13. City Pads heeft ter onderbouwing van haar stelling dat het bericht door [gedaagde] ontvangen moet zijn, gewezen op twee rapporten over de digitale aanzegging. Uit het eerste stuk van City Pads kan slechts worden afgeleid dat van de 490 ontvangers van een soortgelijk bericht als dat aan [gedaagde] , er 446 het bericht geopend hebben en twee berichten niet konden worden bezorgd. Wat er is gebeurd met de andere ruim 40 (!) berichten, is niet duidelijk geworden. Uit het tweede bericht kan weliswaar worden afgeleid dat de aanzegging is verzonden, maar niet dat deze [gedaagde] heeft bereikt en in zijn inbox is geplaatst (maar door hem niet is geopend). Daartegenover heeft [gedaagde] een rapport over foutmeldingen van Mailchimp ingebracht, waardoor aan de 100%-score van deze berichtendienst getwijfeld kan worden.
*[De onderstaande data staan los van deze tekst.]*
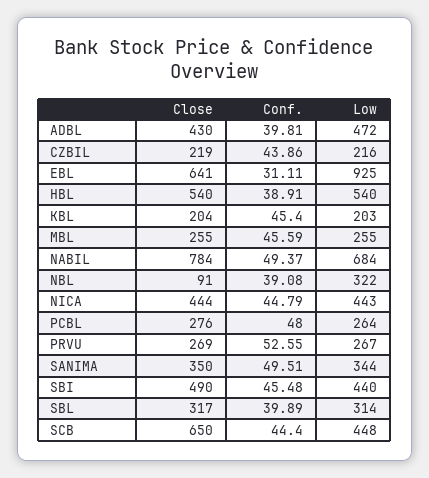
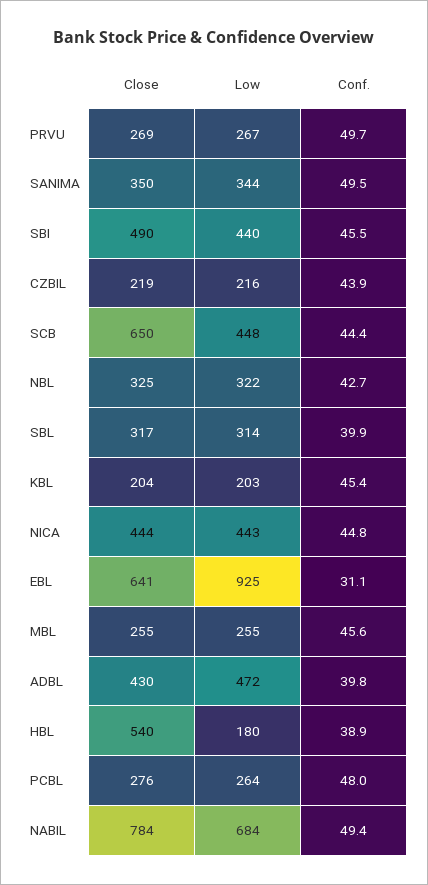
Low, HBL: 540 -> 180
Close, NBL: 91 -> 325
Conf., NBL: 39.08 -> 42.7
Conf., PRVU: 52.55 -> 49.7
En ook staat het bericht niet in het door City Pads ingebrachte overzicht van alle tussen huurder en verhuurder gewisselde berichten, terwijl dat dan wel het geval moet zijn.
14. Nu City Pads zelf, ondanks het bepaalde over het postadres in de huurovereenkomst, ervoor kiest om louter digitaal met de huurders te communiceren, neemt zij het risico dat niet in kort geding kan worden vast gesteld dat een digitaal bericht de huurder ook daadwerkelijk heeft bereikt.
15. Dit betekent dat de ontruimingsvordering van City Pads moet worden afgewezen. Ook de andere vorderingen van City Pads (waaronder de boete, als de bepaling in de huurovereenkomst al in stand zou blijven, en de gebruiksvergoeding) kunnen niet worden toegewezen; onbetwist is gebleven dat [gedaagde] de huur op tijd betaalt en dat er sprake is van een ‘te late’ oplevering van de woonruimte staat dus niet vast.
16. City Pads wordt in het ongelijk gesteld en wordt daarom veroordeeld in de proceskosten gevallen aan de zijde van [gedaagde] , tot heden bepaald op € 480,00 aan salaris gemachtigde.

BESLISSING

De kantonrechter:
wijst de vordering af;
veroordeelt City Pads in de kosten van het geding aan de zijde van [gedaagde] tot op heden begroot op € 480,00 voor zover verschuldigd inclusief BTW, aan salaris van zijn gemachtigde;
veroordeelt City Pads in de na dit vonnis ontstane kosten, begroot op € 60,00 aan salaris gemachtigde, te verhogen met een bedrag van € 68,00 en de explootkosten van betekening van het vonnis, een en ander voor zover van toepassing inclusief btw, onder de voorwaarde dat City Pads niet binnen veertien dagen na aanschrijving volledig aan dit vonnis heeft voldaan en betekening van het vonnis pas na veertien dagen na aanschrijving heeft plaatsgevonden;
verklaart de veroordeling uitvoerbaar bij voorraad.
Aldus gewezen door mr M.V. Ulrici, kantonrechter, en uitgesproken ter openbare terechtzitting van 27 februari 2020 in tegenwoordigheid van de griffier.